From the data below, retype exactly the lines starting with the one that contains "er doch, dass es wichtig ist. Und genau" and ending with the one that contains "digital, dampak media", both included.

Dataset entries
═══

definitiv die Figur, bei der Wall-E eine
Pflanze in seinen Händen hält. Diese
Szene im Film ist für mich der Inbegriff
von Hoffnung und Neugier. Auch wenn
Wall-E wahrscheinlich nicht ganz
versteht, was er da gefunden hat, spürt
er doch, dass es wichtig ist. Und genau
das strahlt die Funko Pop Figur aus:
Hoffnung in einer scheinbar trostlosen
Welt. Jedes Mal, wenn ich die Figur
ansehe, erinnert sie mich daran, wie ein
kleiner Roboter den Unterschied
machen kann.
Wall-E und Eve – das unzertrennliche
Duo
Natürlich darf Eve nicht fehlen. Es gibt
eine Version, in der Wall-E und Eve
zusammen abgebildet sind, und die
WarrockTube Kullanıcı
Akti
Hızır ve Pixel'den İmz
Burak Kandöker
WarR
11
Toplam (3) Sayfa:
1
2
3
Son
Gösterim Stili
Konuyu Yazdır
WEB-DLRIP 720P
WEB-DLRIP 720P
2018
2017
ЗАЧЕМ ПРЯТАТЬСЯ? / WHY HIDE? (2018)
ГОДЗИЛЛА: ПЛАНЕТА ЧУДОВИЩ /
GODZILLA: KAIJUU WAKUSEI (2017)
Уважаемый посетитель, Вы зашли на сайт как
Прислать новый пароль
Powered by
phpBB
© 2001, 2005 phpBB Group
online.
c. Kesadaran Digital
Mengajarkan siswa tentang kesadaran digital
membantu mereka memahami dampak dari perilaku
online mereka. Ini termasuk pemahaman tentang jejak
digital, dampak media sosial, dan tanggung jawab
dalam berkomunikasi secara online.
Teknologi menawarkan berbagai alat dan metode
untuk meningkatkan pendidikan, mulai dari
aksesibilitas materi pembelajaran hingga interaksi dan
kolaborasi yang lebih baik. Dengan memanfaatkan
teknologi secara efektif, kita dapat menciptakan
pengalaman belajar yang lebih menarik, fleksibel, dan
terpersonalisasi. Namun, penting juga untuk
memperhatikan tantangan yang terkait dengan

═══

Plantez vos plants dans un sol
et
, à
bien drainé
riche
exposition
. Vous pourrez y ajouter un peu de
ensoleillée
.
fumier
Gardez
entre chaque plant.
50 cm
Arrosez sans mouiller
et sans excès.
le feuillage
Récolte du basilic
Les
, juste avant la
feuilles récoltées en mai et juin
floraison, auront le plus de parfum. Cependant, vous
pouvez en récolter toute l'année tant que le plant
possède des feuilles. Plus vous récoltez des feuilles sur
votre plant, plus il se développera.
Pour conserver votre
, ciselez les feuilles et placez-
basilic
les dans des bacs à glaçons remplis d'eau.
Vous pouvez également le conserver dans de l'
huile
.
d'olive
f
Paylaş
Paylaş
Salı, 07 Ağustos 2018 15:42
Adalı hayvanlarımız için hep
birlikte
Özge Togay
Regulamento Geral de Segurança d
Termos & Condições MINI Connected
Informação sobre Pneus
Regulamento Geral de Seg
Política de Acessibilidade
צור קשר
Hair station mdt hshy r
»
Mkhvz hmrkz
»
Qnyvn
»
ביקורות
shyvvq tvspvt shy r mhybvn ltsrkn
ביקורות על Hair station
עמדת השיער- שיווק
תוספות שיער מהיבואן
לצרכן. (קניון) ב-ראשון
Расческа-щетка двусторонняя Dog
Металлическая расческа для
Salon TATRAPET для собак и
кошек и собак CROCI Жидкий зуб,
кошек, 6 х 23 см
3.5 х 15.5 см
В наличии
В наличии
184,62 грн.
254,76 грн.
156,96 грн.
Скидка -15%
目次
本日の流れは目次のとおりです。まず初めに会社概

═══

§ Output of the exercise:
er doch, dass es wichtig ist. Und genau
das strahlt die Funko Pop Figur aus:
Hoffnung in einer scheinbar trostlosen
Welt. Jedes Mal, wenn ich die Figur
ansehe, erinnert sie mich daran, wie ein
kleiner Roboter den Unterschied
machen kann.
Wall-E und Eve – das unzertrennliche
Duo
Natürlich darf Eve nicht fehlen. Es gibt
eine Version, in der Wall-E und Eve
zusammen abgebildet sind, und die
WarrockTube Kullanıcı
Akti
Hızır ve Pixel'den İmz
Burak Kandöker
WarR
11
Toplam (3) Sayfa:
1
2
3
Son
Gösterim Stili
Konuyu Yazdır
WEB-DLRIP 720P
WEB-DLRIP 720P
2018
2017
ЗАЧЕМ ПРЯТАТЬСЯ? / WHY HIDE? (2018)
ГОДЗИЛЛА: ПЛАНЕТА ЧУДОВИЩ /
GODZILLA: KAIJUU WAKUSEI (2017)
Уважаемый посетитель, Вы зашли на сайт как
Прислать новый пароль
Powered by
phpBB
© 2001, 2005 phpBB Group
online.
c. Kesadaran Digital
Mengajarkan siswa tentang kesadaran digital
membantu mereka memahami dampak dari perilaku
online mereka. Ini termasuk pemahaman tentang jejak
digital, dampak media sosial, dan tanggung jawab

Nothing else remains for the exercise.